Try it> Extract the text of every row, line by line, leaving each line unchanged.

*** Opening of Supplied entries ***

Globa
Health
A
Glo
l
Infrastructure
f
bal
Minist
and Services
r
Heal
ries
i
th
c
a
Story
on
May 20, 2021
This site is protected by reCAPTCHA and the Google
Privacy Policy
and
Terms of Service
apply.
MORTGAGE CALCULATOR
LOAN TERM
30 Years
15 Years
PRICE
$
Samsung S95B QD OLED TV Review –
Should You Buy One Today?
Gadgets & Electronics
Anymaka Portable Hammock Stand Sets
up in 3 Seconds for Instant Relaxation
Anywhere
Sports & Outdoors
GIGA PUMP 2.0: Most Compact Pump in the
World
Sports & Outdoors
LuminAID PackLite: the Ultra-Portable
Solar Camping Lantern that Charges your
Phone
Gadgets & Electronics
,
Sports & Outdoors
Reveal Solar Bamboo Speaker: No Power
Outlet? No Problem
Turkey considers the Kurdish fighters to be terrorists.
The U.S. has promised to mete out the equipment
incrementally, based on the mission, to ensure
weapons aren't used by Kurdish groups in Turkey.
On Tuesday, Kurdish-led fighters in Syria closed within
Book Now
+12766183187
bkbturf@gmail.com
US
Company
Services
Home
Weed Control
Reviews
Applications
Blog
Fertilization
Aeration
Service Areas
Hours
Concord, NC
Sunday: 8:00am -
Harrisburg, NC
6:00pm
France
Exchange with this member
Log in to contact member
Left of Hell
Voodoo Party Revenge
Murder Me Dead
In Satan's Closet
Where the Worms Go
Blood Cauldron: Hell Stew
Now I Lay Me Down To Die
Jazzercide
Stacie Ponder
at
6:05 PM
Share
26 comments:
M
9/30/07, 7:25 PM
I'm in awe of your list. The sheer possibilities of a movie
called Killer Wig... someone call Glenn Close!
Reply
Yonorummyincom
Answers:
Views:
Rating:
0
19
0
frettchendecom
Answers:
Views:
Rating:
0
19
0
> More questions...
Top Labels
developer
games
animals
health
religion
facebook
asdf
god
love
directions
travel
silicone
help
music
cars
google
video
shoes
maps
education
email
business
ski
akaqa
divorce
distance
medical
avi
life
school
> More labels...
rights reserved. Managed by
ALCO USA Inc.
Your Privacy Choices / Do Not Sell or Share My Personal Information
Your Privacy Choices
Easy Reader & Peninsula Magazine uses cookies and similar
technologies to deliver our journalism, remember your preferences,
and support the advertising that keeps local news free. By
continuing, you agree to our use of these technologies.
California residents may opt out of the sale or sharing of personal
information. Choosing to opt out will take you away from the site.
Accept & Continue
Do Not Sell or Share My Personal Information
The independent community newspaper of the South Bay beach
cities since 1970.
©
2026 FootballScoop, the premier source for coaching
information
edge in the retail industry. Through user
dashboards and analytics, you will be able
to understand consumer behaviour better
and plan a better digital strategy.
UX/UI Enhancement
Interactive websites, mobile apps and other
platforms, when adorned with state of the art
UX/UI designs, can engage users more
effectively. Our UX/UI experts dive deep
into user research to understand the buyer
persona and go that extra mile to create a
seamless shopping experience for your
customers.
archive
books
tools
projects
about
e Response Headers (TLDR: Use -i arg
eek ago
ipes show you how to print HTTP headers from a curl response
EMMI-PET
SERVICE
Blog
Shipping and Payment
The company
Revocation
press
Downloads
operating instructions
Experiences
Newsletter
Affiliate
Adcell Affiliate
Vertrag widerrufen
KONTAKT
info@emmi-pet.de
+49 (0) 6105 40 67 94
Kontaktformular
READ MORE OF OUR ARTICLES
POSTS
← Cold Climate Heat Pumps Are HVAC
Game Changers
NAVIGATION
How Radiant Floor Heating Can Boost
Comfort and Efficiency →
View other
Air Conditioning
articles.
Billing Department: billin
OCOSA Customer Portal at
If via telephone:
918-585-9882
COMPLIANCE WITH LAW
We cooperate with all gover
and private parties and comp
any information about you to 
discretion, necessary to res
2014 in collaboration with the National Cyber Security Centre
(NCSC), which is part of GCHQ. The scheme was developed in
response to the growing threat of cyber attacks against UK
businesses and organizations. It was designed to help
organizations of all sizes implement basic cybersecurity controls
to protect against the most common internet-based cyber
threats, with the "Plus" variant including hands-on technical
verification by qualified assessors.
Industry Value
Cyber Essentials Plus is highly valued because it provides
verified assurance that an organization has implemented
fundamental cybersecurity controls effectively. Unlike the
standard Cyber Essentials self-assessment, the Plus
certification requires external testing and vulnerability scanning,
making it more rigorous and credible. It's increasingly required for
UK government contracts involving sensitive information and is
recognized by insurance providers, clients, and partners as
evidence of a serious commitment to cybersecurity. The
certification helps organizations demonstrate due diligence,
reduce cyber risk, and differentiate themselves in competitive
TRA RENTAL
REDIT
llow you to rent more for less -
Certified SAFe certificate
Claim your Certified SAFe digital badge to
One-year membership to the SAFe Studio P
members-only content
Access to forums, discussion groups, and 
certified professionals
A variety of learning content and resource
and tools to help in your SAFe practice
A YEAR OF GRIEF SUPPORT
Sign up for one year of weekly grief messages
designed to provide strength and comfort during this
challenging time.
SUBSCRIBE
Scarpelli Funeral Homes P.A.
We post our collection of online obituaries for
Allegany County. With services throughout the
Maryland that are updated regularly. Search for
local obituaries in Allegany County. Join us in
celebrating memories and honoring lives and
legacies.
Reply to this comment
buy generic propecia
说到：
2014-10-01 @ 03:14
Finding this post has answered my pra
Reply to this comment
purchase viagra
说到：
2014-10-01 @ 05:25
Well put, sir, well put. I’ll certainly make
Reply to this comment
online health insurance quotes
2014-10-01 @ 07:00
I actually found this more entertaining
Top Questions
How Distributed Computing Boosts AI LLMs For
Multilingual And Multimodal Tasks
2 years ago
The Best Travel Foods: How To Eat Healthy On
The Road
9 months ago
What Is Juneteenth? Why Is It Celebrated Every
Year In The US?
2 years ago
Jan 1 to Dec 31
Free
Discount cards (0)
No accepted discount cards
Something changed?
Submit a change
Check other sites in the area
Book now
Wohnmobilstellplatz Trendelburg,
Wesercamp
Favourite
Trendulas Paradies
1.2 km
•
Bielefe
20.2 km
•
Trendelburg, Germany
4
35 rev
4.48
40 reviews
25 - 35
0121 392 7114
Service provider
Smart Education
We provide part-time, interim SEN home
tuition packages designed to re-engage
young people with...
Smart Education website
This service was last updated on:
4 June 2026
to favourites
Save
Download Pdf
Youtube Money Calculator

*** Close of Supplied entries ***

Finished task>
Globa
Health
A
Glo
l
Infrastructure
f
bal
Minist
and Services
r
Heal
ries
i
th
c
a
Story
on
May 20, 2021
This site is protected by reCAPTCHA and the Google
Privacy Policy
and
Terms of Service
apply.
MORTGAGE CALCULATOR
LOAN TERM
30 Years
15 Years
PRICE
$
Samsung S95B QD OLED TV Review –
Should You Buy One Today?
Gadgets & Electronics
Anymaka Portable Hammock Stand Sets
up in 3 Seconds for Instant Relaxation
Anywhere
Sports & Outdoors
GIGA PUMP 2.0: Most Compact Pump in the
World
Sports & Outdoors
LuminAID PackLite: the Ultra-Portable
Solar Camping Lantern that Charges your
Phone
Gadgets & Electronics
,
Sports & Outdoors
Reveal Solar Bamboo Speaker: No Power
Outlet? No Problem
Turkey considers the Kurdish fighters to be terrorists.
The U.S. has promised to mete out the equipment
incrementally, based on the mission, to ensure
weapons aren't used by Kurdish groups in Turkey.
On Tuesday, Kurdish-led fighters in Syria closed within
Book Now
+12766183187
bkbturf@gmail.com
US
Company
Services
Home
Weed Control
Reviews
Applications
Blog
Fertilization
Aeration
Service Areas
Hours
Concord, NC
Sunday: 8:00am -
Harrisburg, NC
6:00pm
France
Exchange with this member
Log in to contact member
Left of Hell
Voodoo Party Revenge
Murder Me Dead
In Satan's Closet
Where the Worms Go
Blood Cauldron: Hell Stew
Now I Lay Me Down To Die
Jazzercide
Stacie Ponder
at
6:05 PM
Share
26 comments:
M
9/30/07, 7:25 PM
I'm in awe of your list. The sheer possibilities of a movie
called Killer Wig... someone call Glenn Close!
Reply
Yonorummyincom
Answers:
Views:
Rating:
0
19
0
frettchendecom
Answers:
Views:
Rating:
0
19
0
> More questions...
Top Labels
developer
games
animals
health
religion
facebook
asdf
god
love
directions
travel
silicone
help
music
cars
google
video
shoes
maps
education
email
business
ski
akaqa
divorce
distance
medical
avi
life
school
> More labels...
rights reserved. Managed by
ALCO USA Inc.
Your Privacy Choices / Do Not Sell or Share My Personal Information
Your Privacy Choices
Easy Reader & Peninsula Magazine uses cookies and similar
technologies to deliver our journalism, remember your preferences,
and support the advertising that keeps local news free. By
continuing, you agree to our use of these technologies.
California residents may opt out of the sale or sharing of personal
information. Choosing to opt out will take you away from the site.
Accept & Continue
Do Not Sell or Share My Personal Information
The independent community newspaper of the South Bay beach
cities since 1970.
©
2026 FootballScoop, the premier source for coaching
information
edge in the retail industry. Through user
dashboards and analytics, you will be able
to understand consumer behaviour better
and plan a better digital strategy.
UX/UI Enhancement
Interactive websites, mobile apps and other
platforms, when adorned with state of the art
UX/UI designs, can engage users more
effectively. Our UX/UI experts dive deep
into user research to understand the buyer
persona and go that extra mile to create a
seamless shopping experience for your
customers.
archive
books
tools
projects
about
e Response Headers (TLDR: Use -i arg
eek ago
ipes show you how to print HTTP headers from a curl response
EMMI-PET
SERVICE
Blog
Shipping and Payment
The company
Revocation
press
Downloads
operating instructions
Experiences
Newsletter
Affiliate
Adcell Affiliate
Vertrag widerrufen
KONTAKT
info@emmi-pet.de
+49 (0) 6105 40 67 94
Kontaktformular
READ MORE OF OUR ARTICLES
POSTS
← Cold Climate Heat Pumps Are HVAC
Game Changers
NAVIGATION
How Radiant Floor Heating Can Boost
Comfort and Efficiency →
View other
Air Conditioning
articles.
Billing Department: billin
OCOSA Customer Portal at
If via telephone:
918-585-9882
COMPLIANCE WITH LAW
We cooperate with all gover
and private parties and comp
any information about you to 
discretion, necessary to res
2014 in collaboration with the National Cyber Security Centre
(NCSC), which is part of GCHQ. The scheme was developed in
response to the growing threat of cyber attacks against UK
businesses and organizations. It was designed to help
organizations of all sizes implement basic cybersecurity controls
to protect against the most common internet-based cyber
threats, with the "Plus" variant including hands-on technical
verification by qualified assessors.
Industry Value
Cyber Essentials Plus is highly valued because it provides
verified assurance that an organization has implemented
fundamental cybersecurity controls effectively. Unlike the
standard Cyber Essentials self-assessment, the Plus
certification requires external testing and vulnerability scanning,
making it more rigorous and credible. It's increasingly required for
UK government contracts involving sensitive information and is
recognized by insurance providers, clients, and partners as
evidence of a serious commitment to cybersecurity. The
certification helps organizations demonstrate due diligence,
reduce cyber risk, and differentiate themselves in competitive
TRA RENTAL
REDIT
llow you to rent more for less -
Certified SAFe certificate
Claim your Certified SAFe digital badge to
One-year membership to the SAFe Studio P
members-only content
Access to forums, discussion groups, and 
certified professionals
A variety of learning content and resource
and tools to help in your SAFe practice
A YEAR OF GRIEF SUPPORT
Sign up for one year of weekly grief messages
designed to provide strength and comfort during this
challenging time.
SUBSCRIBE
Scarpelli Funeral Homes P.A.
We post our collection of online obituaries for
Allegany County. With services throughout the
Maryland that are updated regularly. Search for
local obituaries in Allegany County. Join us in
celebrating memories and honoring lives and
legacies.
Reply to this comment
buy generic propecia
说到：
2014-10-01 @ 03:14
Finding this post has answered my pra
Reply to this comment
purchase viagra
说到：
2014-10-01 @ 05:25
Well put, sir, well put. I’ll certainly make
Reply to this comment
online health insurance quotes
2014-10-01 @ 07:00
I actually found this more entertaining
Top Questions
How Distributed Computing Boosts AI LLMs For
Multilingual And Multimodal Tasks
2 years ago
The Best Travel Foods: How To Eat Healthy On
The Road
9 months ago
What Is Juneteenth? Why Is It Celebrated Every
Year In The US?
2 years ago
Jan 1 to Dec 31
Free
Discount cards (0)
No accepted discount cards
Something changed?
Submit a change
Check other sites in the area
Book now
Wohnmobilstellplatz Trendelburg,
Wesercamp
Favourite
Trendulas Paradies
1.2 km
•
Bielefe
20.2 km
•
Trendelburg, Germany
4
35 rev
4.48
40 reviews
25 - 35
0121 392 7114
Service provider
Smart Education
We provide part-time, interim SEN home
tuition packages designed to re-engage
young people with...
Smart Education website
This service was last updated on:
4 June 2026
to favourites
Save
Download Pdf
Youtube Money Calculator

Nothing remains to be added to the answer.